→ WHAT YOU WILL DO: From top to bottom, restate the entries below word for word.

Source data

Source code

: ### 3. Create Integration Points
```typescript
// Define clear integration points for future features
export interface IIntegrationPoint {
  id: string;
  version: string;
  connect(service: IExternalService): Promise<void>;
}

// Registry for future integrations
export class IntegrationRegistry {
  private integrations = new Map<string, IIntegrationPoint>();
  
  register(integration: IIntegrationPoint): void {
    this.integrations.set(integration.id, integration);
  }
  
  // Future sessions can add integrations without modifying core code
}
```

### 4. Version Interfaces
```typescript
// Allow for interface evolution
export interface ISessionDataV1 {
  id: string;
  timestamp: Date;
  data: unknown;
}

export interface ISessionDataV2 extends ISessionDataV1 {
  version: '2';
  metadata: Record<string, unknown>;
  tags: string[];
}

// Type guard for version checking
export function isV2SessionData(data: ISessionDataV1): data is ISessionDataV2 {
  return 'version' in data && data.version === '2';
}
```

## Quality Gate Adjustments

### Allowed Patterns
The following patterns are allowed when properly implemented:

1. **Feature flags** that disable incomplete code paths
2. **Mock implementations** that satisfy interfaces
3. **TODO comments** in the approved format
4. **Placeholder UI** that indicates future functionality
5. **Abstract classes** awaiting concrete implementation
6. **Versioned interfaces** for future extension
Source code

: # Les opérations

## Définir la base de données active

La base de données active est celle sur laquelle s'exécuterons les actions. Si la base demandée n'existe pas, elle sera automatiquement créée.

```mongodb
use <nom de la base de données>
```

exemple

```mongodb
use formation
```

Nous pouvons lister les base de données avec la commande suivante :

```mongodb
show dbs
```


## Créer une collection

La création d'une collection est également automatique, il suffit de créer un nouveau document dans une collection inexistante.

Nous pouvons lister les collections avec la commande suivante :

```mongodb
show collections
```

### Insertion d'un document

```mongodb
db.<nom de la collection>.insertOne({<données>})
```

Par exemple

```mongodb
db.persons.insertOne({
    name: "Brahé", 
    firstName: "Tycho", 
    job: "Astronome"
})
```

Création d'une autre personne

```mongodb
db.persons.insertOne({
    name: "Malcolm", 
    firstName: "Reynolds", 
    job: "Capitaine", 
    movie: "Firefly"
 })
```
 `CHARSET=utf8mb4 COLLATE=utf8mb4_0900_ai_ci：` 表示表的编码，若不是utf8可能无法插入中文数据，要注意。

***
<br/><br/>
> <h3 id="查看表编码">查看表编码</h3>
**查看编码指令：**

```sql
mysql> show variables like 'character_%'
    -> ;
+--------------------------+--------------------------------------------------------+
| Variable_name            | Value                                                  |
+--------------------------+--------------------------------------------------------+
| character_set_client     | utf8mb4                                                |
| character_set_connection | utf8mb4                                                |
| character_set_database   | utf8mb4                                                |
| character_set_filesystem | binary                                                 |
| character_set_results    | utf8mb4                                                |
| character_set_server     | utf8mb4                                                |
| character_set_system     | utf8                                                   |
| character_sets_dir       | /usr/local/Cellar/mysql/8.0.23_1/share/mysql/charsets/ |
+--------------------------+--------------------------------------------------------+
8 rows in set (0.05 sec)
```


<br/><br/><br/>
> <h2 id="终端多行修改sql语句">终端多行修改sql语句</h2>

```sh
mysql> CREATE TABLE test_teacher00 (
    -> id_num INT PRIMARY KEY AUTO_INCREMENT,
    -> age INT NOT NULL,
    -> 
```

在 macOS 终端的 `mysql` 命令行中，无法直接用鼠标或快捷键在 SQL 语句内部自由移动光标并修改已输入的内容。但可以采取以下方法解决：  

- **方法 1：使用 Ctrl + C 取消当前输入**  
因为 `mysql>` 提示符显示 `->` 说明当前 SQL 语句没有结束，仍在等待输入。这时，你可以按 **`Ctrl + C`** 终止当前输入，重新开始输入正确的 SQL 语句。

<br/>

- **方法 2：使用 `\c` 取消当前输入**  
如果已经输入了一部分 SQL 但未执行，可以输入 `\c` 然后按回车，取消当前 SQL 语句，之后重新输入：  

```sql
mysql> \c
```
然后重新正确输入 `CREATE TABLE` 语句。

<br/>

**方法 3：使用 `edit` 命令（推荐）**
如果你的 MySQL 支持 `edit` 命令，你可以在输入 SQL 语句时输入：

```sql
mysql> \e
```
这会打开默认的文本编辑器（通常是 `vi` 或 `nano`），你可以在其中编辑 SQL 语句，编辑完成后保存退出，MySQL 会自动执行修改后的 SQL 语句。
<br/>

→ RESULT BELOW:
Source code

: ### 3. Create Integration Points
```typescript
// Define clear integration points for future features
export interface IIntegrationPoint {
  id: string;
  version: string;
  connect(service: IExternalService): Promise<void>;
}

// Registry for future integrations
export class IntegrationRegistry {
  private integrations = new Map<string, IIntegrationPoint>();
  
  register(integration: IIntegrationPoint): void {
    this.integrations.set(integration.id, integration);
  }
  
  // Future sessions can add integrations without modifying core code
}
```

### 4. Version Interfaces
```typescript
// Allow for interface evolution
export interface ISessionDataV1 {
  id: string;
  timestamp: Date;
  data: unknown;
}

export interface ISessionDataV2 extends ISessionDataV1 {
  version: '2';
  metadata: Record<string, unknown>;
  tags: string[];
}

// Type guard for version checking
export function isV2SessionData(data: ISessionDataV1): data is ISessionDataV2 {
  return 'version' in data && data.version === '2';
}
```

## Quality Gate Adjustments

### Allowed Patterns
The following patterns are allowed when properly implemented:

1. **Feature flags** that disable incomplete code paths
2. **Mock implementations** that satisfy interfaces
3. **TODO comments** in the approved format
4. **Placeholder UI** that indicates future functionality
5. **Abstract classes** awaiting concrete implementation
6. **Versioned interfaces** for future extension
Source code

: # Les opérations

## Définir la base de données active

La base de données active est celle sur laquelle s'exécuterons les actions. Si la base demandée n'existe pas, elle sera automatiquement créée.

```mongodb
use <nom de la base de données>
```

exemple

```mongodb
use formation
```

Nous pouvons lister les base de données avec la commande suivante :

```mongodb
show dbs
```


## Créer une collection

La création d'une collection est également automatique, il suffit de créer un nouveau document dans une collection inexistante.

Nous pouvons lister les collections avec la commande suivante :

```mongodb
show collections
```

### Insertion d'un document

```mongodb
db.<nom de la collection>.insertOne({<données>})
```

Par exemple

```mongodb
db.persons.insertOne({
    name: "Brahé", 
    firstName: "Tycho", 
    job: "Astronome"
})
```

Création d'une autre personne

```mongodb
db.persons.insertOne({
    name: "Malcolm", 
    firstName: "Reynolds", 
    job: "Capitaine", 
    movie: "Firefly"
 })
```
 `CHARSET=utf8mb4 COLLATE=utf8mb4_0900_ai_ci：` 表示表的编码，若不是utf8可能无法插入中文数据，要注意。

***
<br/><br/>
> <h3 id="查看表编码">查看表编码</h3>
**查看编码指令：**

```sql
mysql> show variables like 'character_%'
    -> ;
+--------------------------+--------------------------------------------------------+
| Variable_name            | Value                                                  |
+--------------------------+--------------------------------------------------------+
| character_set_client     | utf8mb4                                                |
| character_set_connection | utf8mb4                                                |
| character_set_database   | utf8mb4                                                |
| character_set_filesystem | binary                                                 |
| character_set_results    | utf8mb4                                                |
| character_set_server     | utf8mb4                                                |
| character_set_system     | utf8                                                   |
| character_sets_dir       | /usr/local/Cellar/mysql/8.0.23_1/share/mysql/charsets/ |
+--------------------------+--------------------------------------------------------+
8 rows in set (0.05 sec)
```


<br/><br/><br/>
> <h2 id="终端多行修改sql语句">终端多行修改sql语句</h2>

```sh
mysql> CREATE TABLE test_teacher00 (
    -> id_num INT PRIMARY KEY AUTO_INCREMENT,
    -> age INT NOT NULL,
    -> 
```

在 macOS 终端的 `mysql` 命令行中，无法直接用鼠标或快捷键在 SQL 语句内部自由移动光标并修改已输入的内容。但可以采取以下方法解决：  

- **方法 1：使用 Ctrl + C 取消当前输入**  
因为 `mysql>` 提示符显示 `->` 说明当前 SQL 语句没有结束，仍在等待输入。这时，你可以按 **`Ctrl + C`** 终止当前输入，重新开始输入正确的 SQL 语句。

<br/>

- **方法 2：使用 `\c` 取消当前输入**  
如果已经输入了一部分 SQL 但未执行，可以输入 `\c` 然后按回车，取消当前 SQL 语句，之后重新输入：  

```sql
mysql> \c
```
然后重新正确输入 `CREATE TABLE` 语句。

<br/>

**方法 3：使用 `edit` 命令（推荐）**
如果你的 MySQL 支持 `edit` 命令，你可以在输入 SQL 语句时输入：

```sql
mysql> \e
```
这会打开默认的文本编辑器（通常是 `vi` 或 `nano`），你可以在其中编辑 SQL 语句，编辑完成后保存退出，MySQL 会自动执行修改后的 SQL 语句。
<br/>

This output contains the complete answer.